Qualifying improvements:
- Hurricane shutters or impact windows and doors
- Hurricane strap (clip/tie) installation
- Roof upgrades to current Florida Building Code
- Garage door reinforcement or replacement with wind-rated door
- Roof deck attachment reinforcement
The math works out well. Take a homeowner who spends $3,000 on hurricane straps and garage door bracing, receives a $6,000 My Safe Florida Home grant match, and saves $1,200 per year on insurance through the wind mitigation discount. That $3,000 pays for itself in under three years — and keeps saving money every year after.
Practitioner's note: We've completed dozens of hurricane-hardening projects funded through My Safe Florida Home grants. The most common combination our clients choose: hurricane shutters plus hurricane strap installation plus garage door bracing. We handle the installation work; you handle the grant application. If you get approved, we can schedule the work to align with your grant timeline.
Book Your Hurricane Prep Before Schedules Fill Up
We handle shutter installation, screen repair, roof inspection, garage door reinforcement, and full pre-storm home inspections. One call, one team, everything on your list.

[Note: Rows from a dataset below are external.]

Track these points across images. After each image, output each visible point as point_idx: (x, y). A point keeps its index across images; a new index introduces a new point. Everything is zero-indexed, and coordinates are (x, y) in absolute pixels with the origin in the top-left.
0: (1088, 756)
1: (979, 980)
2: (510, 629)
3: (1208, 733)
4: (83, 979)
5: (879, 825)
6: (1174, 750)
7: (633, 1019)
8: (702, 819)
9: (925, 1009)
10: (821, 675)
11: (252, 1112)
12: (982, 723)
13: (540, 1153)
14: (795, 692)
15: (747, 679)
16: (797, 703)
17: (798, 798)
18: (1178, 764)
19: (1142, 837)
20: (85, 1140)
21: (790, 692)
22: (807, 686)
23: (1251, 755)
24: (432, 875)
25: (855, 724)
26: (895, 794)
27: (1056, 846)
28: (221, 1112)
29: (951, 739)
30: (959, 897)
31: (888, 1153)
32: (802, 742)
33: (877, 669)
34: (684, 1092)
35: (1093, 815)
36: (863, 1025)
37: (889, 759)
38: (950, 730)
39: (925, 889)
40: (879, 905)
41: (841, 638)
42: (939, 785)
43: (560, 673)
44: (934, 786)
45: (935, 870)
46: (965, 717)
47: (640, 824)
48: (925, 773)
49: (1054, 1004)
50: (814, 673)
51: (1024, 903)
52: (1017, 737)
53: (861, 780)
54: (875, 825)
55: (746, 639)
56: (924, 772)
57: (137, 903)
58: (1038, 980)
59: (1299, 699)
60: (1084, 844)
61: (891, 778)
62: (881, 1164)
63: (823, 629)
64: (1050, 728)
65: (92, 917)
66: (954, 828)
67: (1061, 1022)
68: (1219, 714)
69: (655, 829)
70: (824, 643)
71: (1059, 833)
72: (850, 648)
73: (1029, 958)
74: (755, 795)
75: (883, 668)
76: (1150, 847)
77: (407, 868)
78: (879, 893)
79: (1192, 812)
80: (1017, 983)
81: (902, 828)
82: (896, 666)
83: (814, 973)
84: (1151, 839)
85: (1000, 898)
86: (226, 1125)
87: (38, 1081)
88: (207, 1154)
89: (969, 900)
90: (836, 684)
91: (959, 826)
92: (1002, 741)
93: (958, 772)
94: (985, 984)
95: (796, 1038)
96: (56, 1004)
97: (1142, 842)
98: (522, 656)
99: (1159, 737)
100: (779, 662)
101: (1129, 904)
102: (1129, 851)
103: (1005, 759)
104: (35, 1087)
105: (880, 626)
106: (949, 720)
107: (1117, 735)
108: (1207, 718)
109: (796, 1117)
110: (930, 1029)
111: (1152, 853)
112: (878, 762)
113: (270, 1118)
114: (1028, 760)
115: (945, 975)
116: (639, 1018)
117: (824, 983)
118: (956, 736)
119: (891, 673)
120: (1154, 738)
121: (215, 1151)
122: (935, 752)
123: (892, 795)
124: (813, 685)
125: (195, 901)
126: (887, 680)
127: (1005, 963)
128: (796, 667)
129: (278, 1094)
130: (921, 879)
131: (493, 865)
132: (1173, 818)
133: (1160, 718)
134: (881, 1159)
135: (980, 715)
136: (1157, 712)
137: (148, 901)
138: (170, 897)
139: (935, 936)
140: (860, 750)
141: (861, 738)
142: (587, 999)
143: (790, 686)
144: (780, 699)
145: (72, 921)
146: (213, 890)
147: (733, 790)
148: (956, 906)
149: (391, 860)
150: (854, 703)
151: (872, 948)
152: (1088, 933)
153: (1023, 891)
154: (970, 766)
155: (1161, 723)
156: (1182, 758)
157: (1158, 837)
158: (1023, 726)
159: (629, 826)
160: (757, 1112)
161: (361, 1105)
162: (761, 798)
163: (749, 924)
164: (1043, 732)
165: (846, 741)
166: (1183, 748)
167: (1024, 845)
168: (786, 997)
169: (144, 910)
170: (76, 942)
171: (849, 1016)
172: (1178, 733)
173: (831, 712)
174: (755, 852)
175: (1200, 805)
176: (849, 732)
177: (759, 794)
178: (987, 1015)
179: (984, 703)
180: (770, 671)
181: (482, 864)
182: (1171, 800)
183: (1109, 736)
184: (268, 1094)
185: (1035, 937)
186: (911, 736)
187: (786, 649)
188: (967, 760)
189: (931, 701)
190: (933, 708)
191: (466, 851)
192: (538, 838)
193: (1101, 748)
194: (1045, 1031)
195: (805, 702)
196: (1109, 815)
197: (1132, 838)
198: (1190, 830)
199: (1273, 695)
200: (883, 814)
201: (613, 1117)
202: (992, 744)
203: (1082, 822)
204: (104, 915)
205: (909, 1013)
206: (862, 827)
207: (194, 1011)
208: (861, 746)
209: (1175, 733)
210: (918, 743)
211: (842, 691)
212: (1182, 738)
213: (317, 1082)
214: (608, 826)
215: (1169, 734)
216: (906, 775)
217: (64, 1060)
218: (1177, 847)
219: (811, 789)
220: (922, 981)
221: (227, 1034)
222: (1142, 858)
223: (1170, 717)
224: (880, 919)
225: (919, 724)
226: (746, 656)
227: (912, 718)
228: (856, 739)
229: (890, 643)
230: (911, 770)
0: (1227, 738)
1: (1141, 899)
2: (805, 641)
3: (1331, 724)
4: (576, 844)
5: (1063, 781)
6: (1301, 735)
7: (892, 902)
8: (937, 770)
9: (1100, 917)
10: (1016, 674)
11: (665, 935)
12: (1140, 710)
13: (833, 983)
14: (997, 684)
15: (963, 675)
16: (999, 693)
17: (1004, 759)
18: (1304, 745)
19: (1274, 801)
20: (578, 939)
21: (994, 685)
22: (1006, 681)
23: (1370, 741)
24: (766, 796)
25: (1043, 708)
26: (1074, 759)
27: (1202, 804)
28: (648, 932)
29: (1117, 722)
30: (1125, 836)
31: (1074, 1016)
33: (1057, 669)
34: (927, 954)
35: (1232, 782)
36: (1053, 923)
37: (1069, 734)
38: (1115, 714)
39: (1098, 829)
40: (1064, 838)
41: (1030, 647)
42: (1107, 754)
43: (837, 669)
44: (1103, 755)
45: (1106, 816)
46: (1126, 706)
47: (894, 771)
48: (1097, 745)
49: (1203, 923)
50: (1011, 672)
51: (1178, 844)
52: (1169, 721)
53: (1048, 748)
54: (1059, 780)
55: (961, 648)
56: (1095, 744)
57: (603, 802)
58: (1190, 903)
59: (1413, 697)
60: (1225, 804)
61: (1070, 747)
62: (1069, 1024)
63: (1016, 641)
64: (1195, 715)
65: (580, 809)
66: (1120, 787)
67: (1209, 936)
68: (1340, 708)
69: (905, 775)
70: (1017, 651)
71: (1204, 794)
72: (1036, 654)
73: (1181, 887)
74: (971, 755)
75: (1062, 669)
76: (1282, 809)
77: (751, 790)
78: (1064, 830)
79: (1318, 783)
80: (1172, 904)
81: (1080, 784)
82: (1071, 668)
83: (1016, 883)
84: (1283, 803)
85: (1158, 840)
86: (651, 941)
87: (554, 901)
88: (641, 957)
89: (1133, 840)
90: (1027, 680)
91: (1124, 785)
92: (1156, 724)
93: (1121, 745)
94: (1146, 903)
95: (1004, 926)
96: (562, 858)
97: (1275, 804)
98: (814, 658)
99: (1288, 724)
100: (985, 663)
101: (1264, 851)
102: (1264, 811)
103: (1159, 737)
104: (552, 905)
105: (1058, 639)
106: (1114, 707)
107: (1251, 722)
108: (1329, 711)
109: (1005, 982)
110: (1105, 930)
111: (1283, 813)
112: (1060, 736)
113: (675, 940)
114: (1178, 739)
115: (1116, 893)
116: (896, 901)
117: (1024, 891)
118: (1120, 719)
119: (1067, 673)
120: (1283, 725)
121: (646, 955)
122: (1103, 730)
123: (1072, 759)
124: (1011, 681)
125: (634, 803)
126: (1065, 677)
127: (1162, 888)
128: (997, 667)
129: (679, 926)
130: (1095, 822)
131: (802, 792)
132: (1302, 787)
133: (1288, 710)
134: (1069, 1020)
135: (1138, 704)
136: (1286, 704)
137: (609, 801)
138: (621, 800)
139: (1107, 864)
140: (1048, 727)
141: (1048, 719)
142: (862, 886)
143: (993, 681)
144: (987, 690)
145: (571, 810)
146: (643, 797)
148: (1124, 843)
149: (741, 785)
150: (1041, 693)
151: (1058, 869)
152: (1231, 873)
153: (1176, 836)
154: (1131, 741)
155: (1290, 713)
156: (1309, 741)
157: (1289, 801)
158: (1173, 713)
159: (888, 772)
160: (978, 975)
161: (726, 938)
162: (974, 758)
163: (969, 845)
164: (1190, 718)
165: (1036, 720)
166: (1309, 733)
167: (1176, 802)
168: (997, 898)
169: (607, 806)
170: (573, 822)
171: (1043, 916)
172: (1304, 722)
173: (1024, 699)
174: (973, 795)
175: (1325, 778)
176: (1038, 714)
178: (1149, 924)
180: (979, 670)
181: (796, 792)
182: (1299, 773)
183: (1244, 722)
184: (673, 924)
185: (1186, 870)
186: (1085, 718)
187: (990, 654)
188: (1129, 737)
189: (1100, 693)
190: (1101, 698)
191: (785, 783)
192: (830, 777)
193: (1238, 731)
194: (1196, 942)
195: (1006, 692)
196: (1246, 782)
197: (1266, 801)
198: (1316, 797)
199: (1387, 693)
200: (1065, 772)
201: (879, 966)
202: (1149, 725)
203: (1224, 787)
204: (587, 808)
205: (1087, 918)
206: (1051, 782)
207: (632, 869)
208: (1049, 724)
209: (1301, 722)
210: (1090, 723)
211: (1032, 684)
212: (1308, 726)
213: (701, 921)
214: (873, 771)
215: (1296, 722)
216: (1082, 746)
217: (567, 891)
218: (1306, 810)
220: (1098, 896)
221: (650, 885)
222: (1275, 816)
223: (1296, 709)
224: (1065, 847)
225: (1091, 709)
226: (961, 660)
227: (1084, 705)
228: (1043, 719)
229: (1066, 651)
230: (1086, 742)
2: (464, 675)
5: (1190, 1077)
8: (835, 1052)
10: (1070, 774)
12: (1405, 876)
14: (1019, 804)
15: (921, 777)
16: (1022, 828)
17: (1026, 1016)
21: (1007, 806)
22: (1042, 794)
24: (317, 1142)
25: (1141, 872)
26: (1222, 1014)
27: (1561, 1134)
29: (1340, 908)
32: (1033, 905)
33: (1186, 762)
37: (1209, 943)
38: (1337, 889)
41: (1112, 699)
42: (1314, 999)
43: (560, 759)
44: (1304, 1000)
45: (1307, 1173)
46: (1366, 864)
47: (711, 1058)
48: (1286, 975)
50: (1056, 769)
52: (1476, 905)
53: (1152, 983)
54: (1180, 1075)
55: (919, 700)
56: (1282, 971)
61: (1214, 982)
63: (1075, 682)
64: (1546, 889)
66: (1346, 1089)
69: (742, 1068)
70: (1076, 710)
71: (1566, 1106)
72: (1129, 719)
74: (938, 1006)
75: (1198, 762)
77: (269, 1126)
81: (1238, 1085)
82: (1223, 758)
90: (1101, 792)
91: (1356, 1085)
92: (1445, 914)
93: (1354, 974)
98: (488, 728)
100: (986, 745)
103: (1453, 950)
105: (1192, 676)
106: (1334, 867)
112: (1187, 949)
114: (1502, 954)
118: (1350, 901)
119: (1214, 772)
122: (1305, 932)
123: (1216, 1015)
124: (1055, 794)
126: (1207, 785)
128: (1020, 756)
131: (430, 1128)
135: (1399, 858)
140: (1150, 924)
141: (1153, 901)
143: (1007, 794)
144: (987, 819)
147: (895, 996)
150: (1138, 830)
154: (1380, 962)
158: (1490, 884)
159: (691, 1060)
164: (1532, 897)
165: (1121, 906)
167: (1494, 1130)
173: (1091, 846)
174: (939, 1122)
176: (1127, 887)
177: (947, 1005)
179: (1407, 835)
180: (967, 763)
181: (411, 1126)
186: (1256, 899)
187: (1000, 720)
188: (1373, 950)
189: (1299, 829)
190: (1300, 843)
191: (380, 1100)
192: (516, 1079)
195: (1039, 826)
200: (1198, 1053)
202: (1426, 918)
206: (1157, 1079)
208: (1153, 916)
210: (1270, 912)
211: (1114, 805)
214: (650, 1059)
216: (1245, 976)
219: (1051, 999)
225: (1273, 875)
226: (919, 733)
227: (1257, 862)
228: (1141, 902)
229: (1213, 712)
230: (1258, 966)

Licensed (CBC-1259887). Insured. Family-owned since 2010. 541+ five-star reviews.
Frequently Asked Questions
When does hurricane season start in Florida?
Hurricane season runs June 1 through November 30, with peak activity between late August and early October. But structural home prep should start in March or April — contractor schedules in Southwest Florida fill up by mid-May, and material lead times run two to four weeks.
How much does hurricane prep cost for a Florida home?
Basic prep (gutter cleaning, shutter testing, securing outdoor items) costs little beyond your time. Professional structural prep — roof repairs, hurricane strap installation, shutter mounting, garage door reinforcement — typically runs $1,500–$5,000 depending on your home's condition. The My Safe Florida Home program offers matching grants up to $10,000 that can offset most of that cost.
Should I install hurricane shutters or impact windows?
Impact windows are the gold standard ($300–$800 per window installed) but represent a major investment. Hurricane shutters provide equivalent wind protection at a fraction of the cost. For most homeowners, shutters are the practical choice — especially if the My Safe Florida Home grant covers a portion. Both qualify for insurance premium discounts through a wind mitigation inspection.
Does hurricane prep lower my homeowner's insurance?
Yes. A wind mitigation inspection documenting qualifying features — hurricane straps, impact-rated openings, hip roof geometry — can reduce the windstorm portion of your premium by up to 45%. In Southwest Florida, where windstorm coverage is often the largest piece of your premium, that translates to $500–$2,000+ per year in savings.
What is the My Safe Florida Home program?
A state-funded program that provides free wind mitigation inspections and matching grants up to $10,000 for hurricane-hardening improvements. The state matches $2 for every $1 you spend on qualifying upgrades like impact windows, shutters, roof reinforcement, and garage door bracing. Eligibility: primary residence, built before 2008, active homeowner's insurance.
What home improvements help protect against hurricanes?
The highest-impact improvements, in order: garage door reinforcement ($200–$600, prevents the #1 failure point), hurricane strap installation ($150–$500 for a typical home), hurricane shutters or impact windows, roof repairs and code-compliant upgrades, and entry door reinforcement. A licensed contractor can prioritize based on your home's specific vulnerabilities.